Trying to print(outputs.eval()) leads to the error
"You must feed a value for placeholder tensor 'input' with dtype float" as above

You're welcome. You seem to have some misconceptions about how TensorFlow APIs work.

Regarding tf.Print

A call to tf.Print doesn't actually print, just like any other tf operation that doesn't perfrom the operation on call, it just creates a graph node that will print the given message when evaluation passes through it.
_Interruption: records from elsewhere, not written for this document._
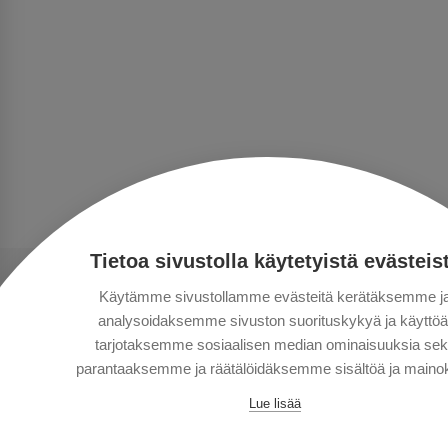
Tietoa sivustolla käytetyistä evästeis
Käytämme sivustollamme evästeitä kerätäksemme j
analysoidaksemme sivuston suorituskykyä ja käyttöä
tarjotaksemme sosiaalisen median ominaisuuksia se
parantaaksemme ja räätälöidäksemme sisältöä ja mainok
Lue lisää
If you just create a tf.Print node and your evaluation graph doesn't go through it, it won't work.

To make your print statement work, you have two options:

  • tf.Print works as an identity operation with a side effect of printing a message, that is it will return the same tensor you pass as the first argument. You can utilize this fact and edit this line as follows:
self.memory.memory_matrix = tf.Print(output_list[2], [output_list[2]])
  • You can append the print statement to the dependencies list that gets evaluated after each step is performed.
dependencies = [
    tf.identity(output_list[0]),
    # tf.zeros(1) is just a dummy tensor to return
    tf.Print(tf.zeros(1), [self.memory.memory_matrix])
]

This should get your print to work.

Regarding your self.memory.memory_matrix.eval() error

I do not know if you're feeding the placeholder in the same way you put in your last comment, that is via the assignment:

self.input_data=tf.zeros([batch_size, None, input_size], dtype=tf.float32, name=None)

If you're doing that, then this wrong and you need to review how tf works. You probably need to read the basic usage guide to see how the model is run.

Regarding the question marks in the tensors shapes

This is probably due to the fact that these tensors are results of tf.slice operations in which the beginning and the end of the slice is determined in evaluation time and is not known beforehand.

With your precise instructions I managed to print the memory contents. I really appreciate your help!